April 30 (Bloomberg) -- The U.K. aviation regulator’s plan to cap fees charged by London’s biggest airports drew the ire of both airlines and Heathrow airport, with one side calling it too lax and the other describing it as a threat to growth.
Heathrow Airport will need to cap airline charges at 1.3 percent below the U.K.’s retail price index for the five year period starting April 2014, the Civil Aviation Authority said today. At London Gatwick, the world’s busiest single-runway airport, the CAA proposed a price cap of RPI plus 1 percent
The U.K. regulator sets the maximum amount London’s three largest airports can charge airlines to use their facilties and must approve the five-year plans of Heathrow, Gatwick and Stansted. While the fees drive up ticket prices for passengers, they also underpin investment such as Heathrow’s 3 billion-pound ($4.65 billion) proposals intended to keep the pace with rivals including Paris’s Charles de Gaulle and Frankfurt Airport.
“Heathrow airport is over-priced, over-rewarded and inefficient and these proposals, which will result in an increase in prices, fail to address this situation,” said Willie Walsh, chief executive officer of British Airways parent International Consolidated Airlines Group SA. Walsh said charges at the hub have tripled over the past 11 years.
The price cap for Heathrow was previously set at RPI plus 7.5 percent after the regulator assumed a five-year total of 371.8 million passengers, which significantly exceeded the actual traffic, the CAA said.
A 3 billion-pound investment over the next five years, as proposed by Heathrow in February, would bring the total amount spent on the airport since 2003 to 14 billion pounds and drive a 41 percent increase in the average charge per passenger to 27.30 pounds in 2019.
Today’s CAA proposals are likely to “put passenger service at risk by not attracting the necessary investment in Heathrow for the short, medium and long term,” Heathrow Airport Ltd. said in a statement.
Seeking to maintain its position as London’s main long-haul airport, Heathrow has boosted service standards and upgraded its facilities to mirror advances in Asia and the Middle East.
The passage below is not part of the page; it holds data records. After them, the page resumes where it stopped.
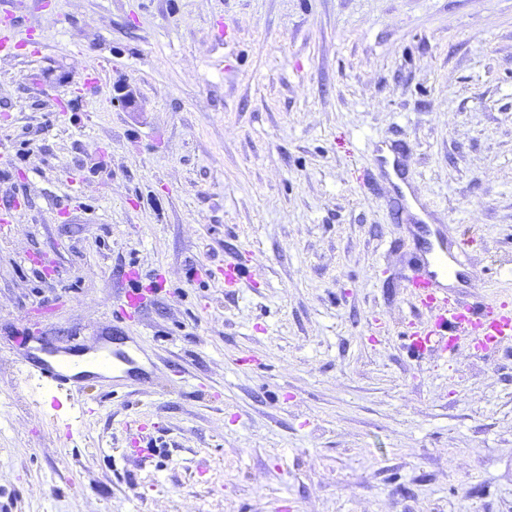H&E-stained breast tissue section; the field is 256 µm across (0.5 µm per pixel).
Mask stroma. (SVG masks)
I'll return each instance as SVG.
<instances>
[{
  "instance_id": "1",
  "label": "stroma",
  "mask_w": 512,
  "mask_h": 512,
  "mask_svg": "<svg viewBox=\"0 0 512 512\" xmlns=\"http://www.w3.org/2000/svg\"><path fill=\"white\" fill-rule=\"evenodd\" d=\"M1 15L0 512H512V341L409 352L414 231L364 181L404 144L470 299L512 301V0ZM131 265L168 286L120 321ZM115 336L155 388H52L14 353Z\"/></svg>"
}]
</instances>
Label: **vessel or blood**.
<instances>
[{
  "label": "vessel or blood",
  "instance_id": "1",
  "mask_svg": "<svg viewBox=\"0 0 512 512\" xmlns=\"http://www.w3.org/2000/svg\"><path fill=\"white\" fill-rule=\"evenodd\" d=\"M372 174L387 181L386 202L394 214L413 213L418 260L409 277L411 297L428 317L405 332L414 354L436 353L448 360L460 340H468L472 350L488 353L499 343L512 341V304L506 302H466L467 261L445 224L439 223L429 205L416 193L403 164L402 153L394 147H379L373 158ZM17 355L51 386H81L95 381L109 389L122 384L135 390L151 388L152 374L141 364L139 347H100L90 350L88 370H81L73 352L44 345L19 343Z\"/></svg>",
  "mask_w": 512,
  "mask_h": 512
}]
</instances>
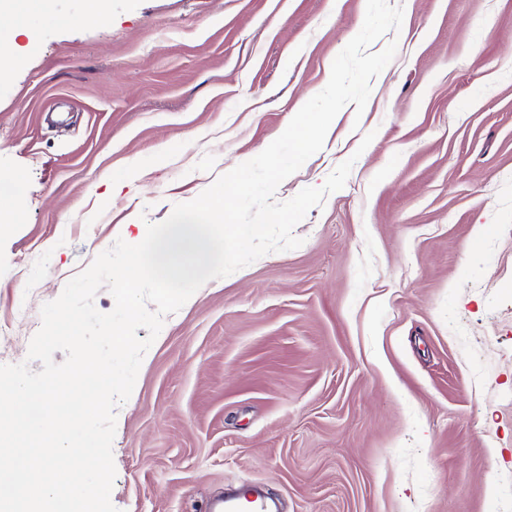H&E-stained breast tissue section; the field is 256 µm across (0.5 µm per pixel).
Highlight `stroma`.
<instances>
[{
	"instance_id": "stroma-1",
	"label": "stroma",
	"mask_w": 512,
	"mask_h": 512,
	"mask_svg": "<svg viewBox=\"0 0 512 512\" xmlns=\"http://www.w3.org/2000/svg\"><path fill=\"white\" fill-rule=\"evenodd\" d=\"M403 6L276 200L345 186L299 248L167 315L116 410L118 512H199L244 481L281 512H512V0ZM366 0H83L0 22V365L116 240L260 154L327 85ZM368 147L360 142L366 134Z\"/></svg>"
}]
</instances>
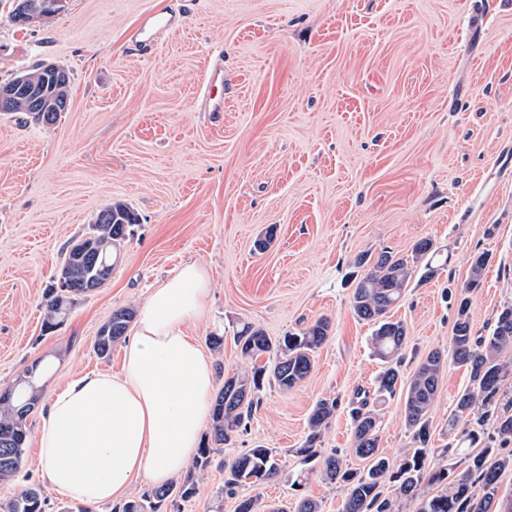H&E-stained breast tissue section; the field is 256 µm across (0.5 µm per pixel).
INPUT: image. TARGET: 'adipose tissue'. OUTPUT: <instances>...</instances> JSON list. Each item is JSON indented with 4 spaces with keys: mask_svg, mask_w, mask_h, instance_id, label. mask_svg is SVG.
<instances>
[{
    "mask_svg": "<svg viewBox=\"0 0 512 512\" xmlns=\"http://www.w3.org/2000/svg\"><path fill=\"white\" fill-rule=\"evenodd\" d=\"M209 269L196 261L150 289L123 346L120 371L70 375L37 432L40 478L90 505L123 500L136 480L163 485L195 454L214 371L186 331L207 312Z\"/></svg>",
    "mask_w": 512,
    "mask_h": 512,
    "instance_id": "obj_1",
    "label": "adipose tissue"
}]
</instances>
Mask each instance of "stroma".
Masks as SVG:
<instances>
[{"mask_svg": "<svg viewBox=\"0 0 512 512\" xmlns=\"http://www.w3.org/2000/svg\"><path fill=\"white\" fill-rule=\"evenodd\" d=\"M9 10L0 5V83L55 63L70 88L54 125L0 112V390L40 358L51 365L44 400L69 374L119 371L120 346L105 358L94 349L100 327L198 261L212 292L190 332L203 347L223 337L209 354L223 374L242 367L233 337L243 324L276 339L323 317L331 334L299 387L265 384L180 512H235L221 463L259 445L281 464L258 488L265 502L308 496L340 512L343 493L320 459L360 467L351 402L375 391L383 369L373 325L350 306L359 258L407 255L428 238L448 259L431 278L417 268L391 311L407 328L406 376L429 352L450 351V293L473 255L489 258L471 296L474 335L512 302V0H63L23 27ZM152 10L181 26L135 47L130 35ZM218 58L224 109L205 112L199 95ZM113 201L140 222L111 278L45 329V292L66 250ZM269 230L271 247L257 251ZM469 385L447 361L429 418L432 467L464 455L448 421ZM322 398L338 408L306 464L298 450ZM374 405L380 446L399 460L413 445L404 394Z\"/></svg>", "mask_w": 512, "mask_h": 512, "instance_id": "1", "label": "stroma"}]
</instances>
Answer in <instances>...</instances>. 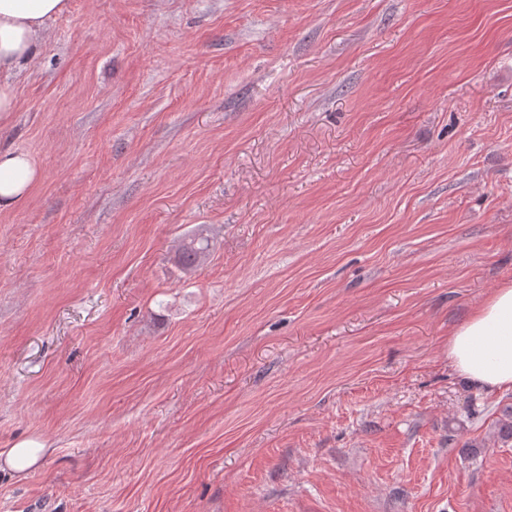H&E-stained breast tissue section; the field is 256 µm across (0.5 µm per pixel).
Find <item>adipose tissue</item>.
<instances>
[{
  "label": "adipose tissue",
  "instance_id": "1",
  "mask_svg": "<svg viewBox=\"0 0 512 512\" xmlns=\"http://www.w3.org/2000/svg\"><path fill=\"white\" fill-rule=\"evenodd\" d=\"M68 0H0V113L16 111L13 73L31 61L49 36V23ZM32 157L0 149V212L10 210L39 181ZM448 359L472 384L512 388V284L497 288L448 338Z\"/></svg>",
  "mask_w": 512,
  "mask_h": 512
}]
</instances>
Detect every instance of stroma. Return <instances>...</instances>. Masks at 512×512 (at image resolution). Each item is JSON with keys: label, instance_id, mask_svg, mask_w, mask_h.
I'll return each instance as SVG.
<instances>
[{"label": "stroma", "instance_id": "35a3bbf8", "mask_svg": "<svg viewBox=\"0 0 512 512\" xmlns=\"http://www.w3.org/2000/svg\"><path fill=\"white\" fill-rule=\"evenodd\" d=\"M13 82L0 512H512V0H69ZM40 177L41 172L28 153L0 149V212L21 201ZM211 251L212 242L207 231L198 227L181 239L176 257L181 268L190 273L208 260ZM448 359L472 384L512 388V284L486 298L448 337ZM46 449L40 440L27 438L16 442L12 448L0 451V458L4 455L7 468L16 475H22L38 465Z\"/></svg>", "mask_w": 512, "mask_h": 512}]
</instances>
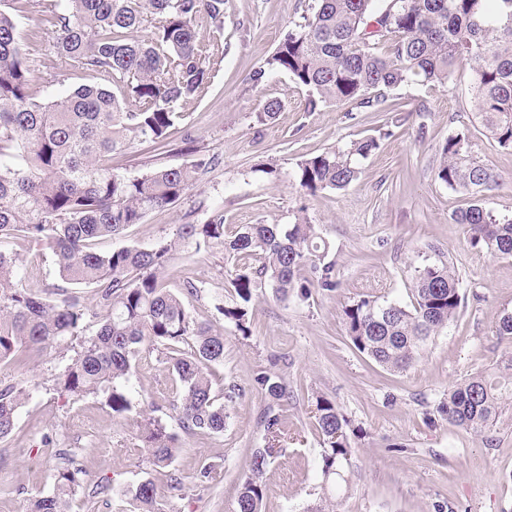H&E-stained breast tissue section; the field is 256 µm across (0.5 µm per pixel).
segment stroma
Here are the masks:
<instances>
[{
  "instance_id": "obj_1",
  "label": "stroma",
  "mask_w": 512,
  "mask_h": 512,
  "mask_svg": "<svg viewBox=\"0 0 512 512\" xmlns=\"http://www.w3.org/2000/svg\"><path fill=\"white\" fill-rule=\"evenodd\" d=\"M308 0H225L224 25L198 20L204 56L223 48L205 95L175 104L178 117L164 145L134 140L114 155L112 170L127 177L201 160L196 185L177 203L149 212L142 223L103 241L101 250L148 248L172 237L183 224H203L220 211L226 234L245 224H290L307 217L329 245L337 287L312 289L308 299L276 298L263 282L249 305V333L241 335L216 307L232 303L235 257L223 250L178 253L162 274L165 286L194 283L191 317L224 332V360L212 366L214 383L235 385L243 395L225 402L221 434L181 435L171 472L156 471L133 455L135 417H113L101 398L60 394L54 379L63 360L52 351L19 369L0 363V382L29 381L31 397L19 409L13 433L0 441V512H25L30 499L53 490L52 473L73 460L84 483L70 512H116L119 494L150 480L163 512H228L253 449L266 446L259 423L268 400L254 382L271 357H280L288 387L281 453L265 470L263 512H306L322 506L321 439L312 410L316 396L334 400L356 435L352 476L335 501L337 512H512V406L506 407L493 444L448 424L436 407L451 386L493 368L512 354V339L497 336L500 318L512 312V257H493L473 247L454 221L467 196L440 184L435 170L451 133L466 132L472 151L499 176L498 189L480 204L497 218H512V149L499 147L474 121L468 65L459 64L447 84L399 87L389 94L398 112H378L352 102L305 111L306 91L286 73L253 86L252 72L274 52L288 25L300 22ZM30 65V92L43 101L96 85L120 93V83L80 70L61 71L53 36L36 13L14 16ZM281 101L275 119L256 115L267 100ZM381 137L379 150L360 162L347 188L309 196L299 187L300 160ZM192 140L193 152L184 149ZM33 292L54 296L63 282L52 252L19 237L9 245ZM453 263L462 306L411 367L392 372L359 353L349 340L344 310L356 301L410 305L416 268ZM136 398L170 413L172 375L161 350L137 364ZM213 465L211 481L195 474ZM183 489L171 494L169 473Z\"/></svg>"
}]
</instances>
Its new Terminal 2, scheduled to open to flights next year, features a streamlined check-in zone with 56 self-service bag drops, and shorter walks to gates giving more time for shopping. Gatwick has similarly focused on improving the passenger experience.
“These airports have done good work to invest to improve the customer service, but those kinds of investments come with efficiency savings,” Craig Kreeger, the CEO of Virgin Atlantic Airways Ltd., said in an interview. “The job of managing expenses is a task of a lot of little details.”
The CAA should drop regulatory oversight of Gatwick altogether, owner Gatwick Airport Ltd. said in a statement. The proposed price control would limit the airport’s ability to invest and is based on “unrealistic” traffic growth, financing and efficiency assumptions, it said.
“The CAA must not hold us back through imposing heavy-handed regulation, red-tape in the form of a license and an inflexible price control,” Gatwick CEO Stewart Wingate said.
Stansted, London’s third-largest airport, showed “the weakest evidence of market power,” the CAA said, adding that price controls could be warranted at a later date as capacity around London becomes more constrained. The regulator’s final proposals will be published in October 2013 and take effect April 2014.
“This proposal falls lamentably short of what is required to restore traffic growth and consumer choice at Stansted,” Ryanair Holdings Plc, Europe’s biggest discount airline, said in a statement.